Instrução -> Prolonga o relato da conversa sobre o islão na Turquia, começando logo a seguir à última frase.

Texto fornecido ->
○ ○ ○
Pedimos duas cervejas e uma Coca-Cola; para quem não sabe, os muçulmanos não podem beber álcool, nem comer porco.
Começa por nos falar da contradição que há na Turquia, onde 99% da população se diz islâmica mas são proibidos alguns sinais exteriores, como o véu islâmico das raparigas na escola. Dá um exemplo ainda mais estranho: um aluno do 12º ano, ao candidatar-se à universidade, vê a sua nota diminuída em 30% caso tenha estudado numa escola religiosa. Diz com pena que uma pessoa no seu país não pode afirmar livremente como muçulmana.
“Gosto de vocês, que são católicos; não temos a mesma religião, mas não importa, ambos adoramos um Deus. E fico contente por vocês por poderem dizer à vontade que são católicos nos vossos países.”
Fico surpreendido quando nos diz que os muçulmanos acreditam em Jesus, não como Filho de Deus mas como profeta (o segundo maior, depois de Maomé), e acreditam até que Ele veio para salvar toda a humanidade.
Perguntamos-lhe qual é a maior festa do ano para os muçulmanos. “É o Eid al-Fitr, que marca o fim do Ramadão. Nesse dia matamos um animal em honra de Deus; depois, a tradição diz para ficarmos com um terço para a família e darmos um terço aos vizinhos e outro aos pobres. Mas normalmente acabamos por dar todo o animal aos pobres. Nós somos ricos, podemos comer carne quando quisermos. E se dermos aos pobres eu acredito que Deus fica mais contente.”
Pedimos a segunda cerveja. “Não queres outra Coca-Cola?” “Não, eu não vim para beber, vim mesmo só para conversar.”
○ ○ ○
Material fornecido ->
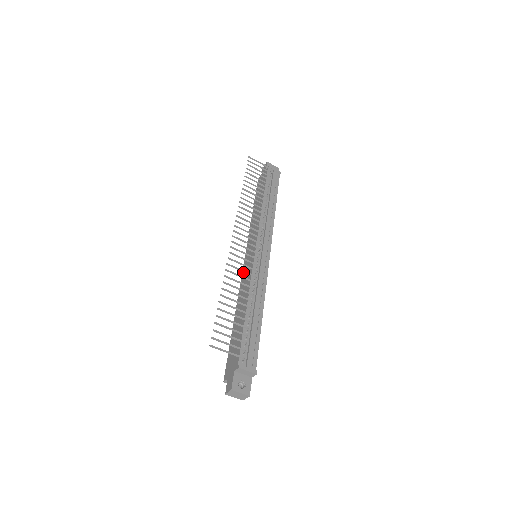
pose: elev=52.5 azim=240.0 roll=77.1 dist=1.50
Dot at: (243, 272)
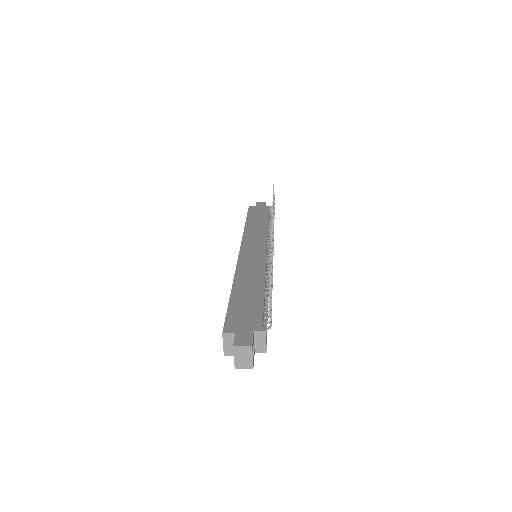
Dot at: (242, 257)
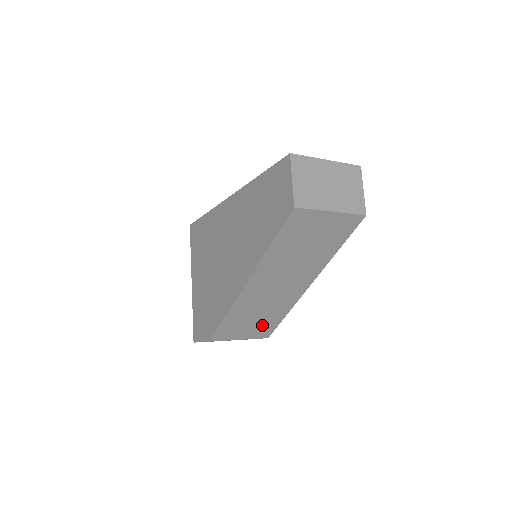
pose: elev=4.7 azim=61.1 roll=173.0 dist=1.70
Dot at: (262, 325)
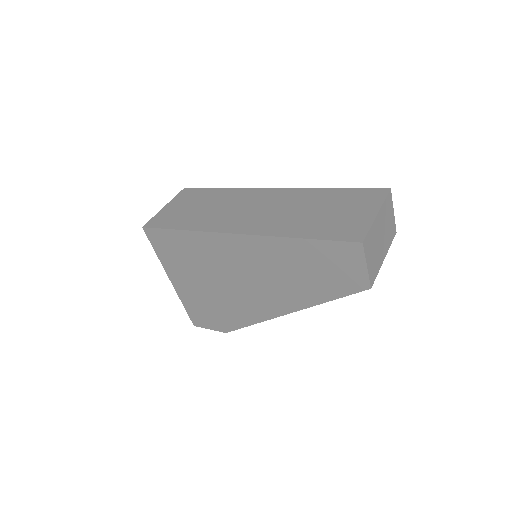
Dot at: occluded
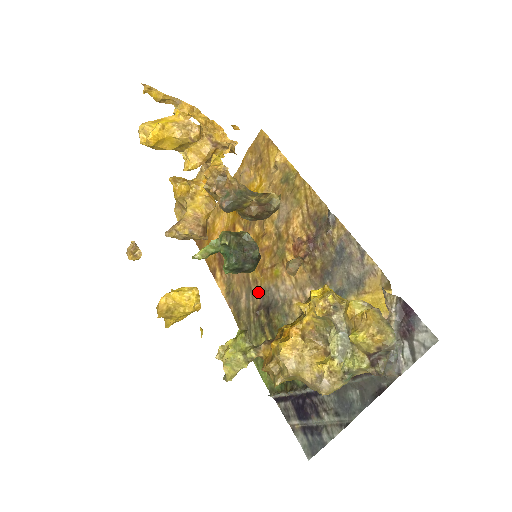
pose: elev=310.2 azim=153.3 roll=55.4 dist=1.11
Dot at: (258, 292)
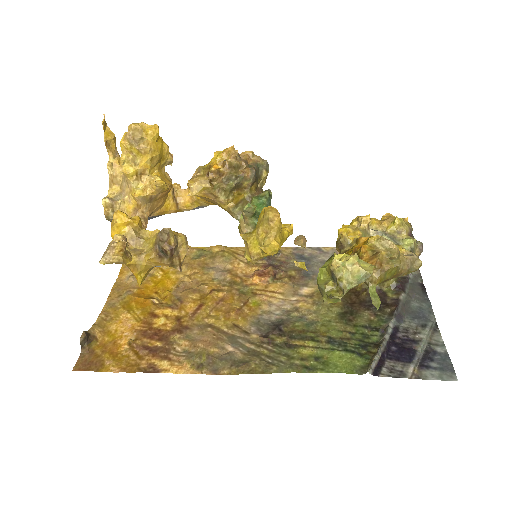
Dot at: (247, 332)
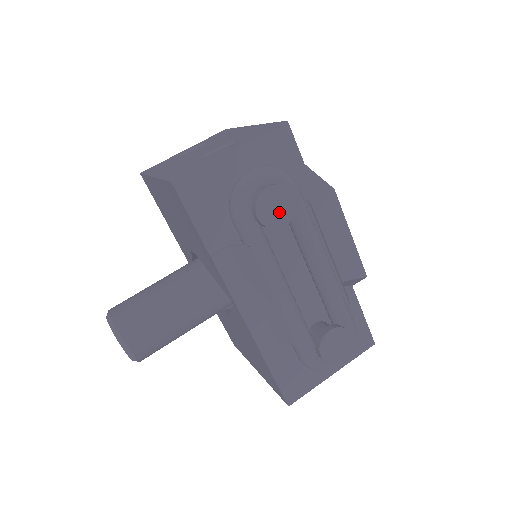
○ ○ ○
Resultado ->
O Eduardo comenta que a imagem que os ocidentais têm dos muçulmanos é a de um povo violento, disposto a matar em nome de Deus. O Ibrahim responde, com cara triste, que percebe essa ideia, que de facto há muitos muçulmanos que usam o nome de Deus para fazer as coisas mais terríveis, mas que não é essa a visão do Corão que ele professa.
A terceira e última rodada é paga por ele. “É uma tradição no meu País, gostamos de oferecer.”
Agora falamos sobre Londres e o custo de vida: “o que eu gosto mais aqui é poder aprender com outras pessoas, como vocês. Uma coisa é ler nos livros, e passado pouco tempo esquecer; outra é poder falar com as pessoas sobre a sua cultura.”
Diz-nos que não lhe importa o dinheiro e as coisas materiais, que tudo se vai quando morremos. “Nós somos corpo e alma. Agora eu gosto de estar na tua companhia. Mas se tu morresses, para mim não faria sentido, e seria até incómodo, estar num quarto com o teu corpo morto, porque a alma já não está lá.”
Voltamos para casa mais ricos. Eu volto mais crente e católico (= universal). E assim ganhei um amigo muçulmano.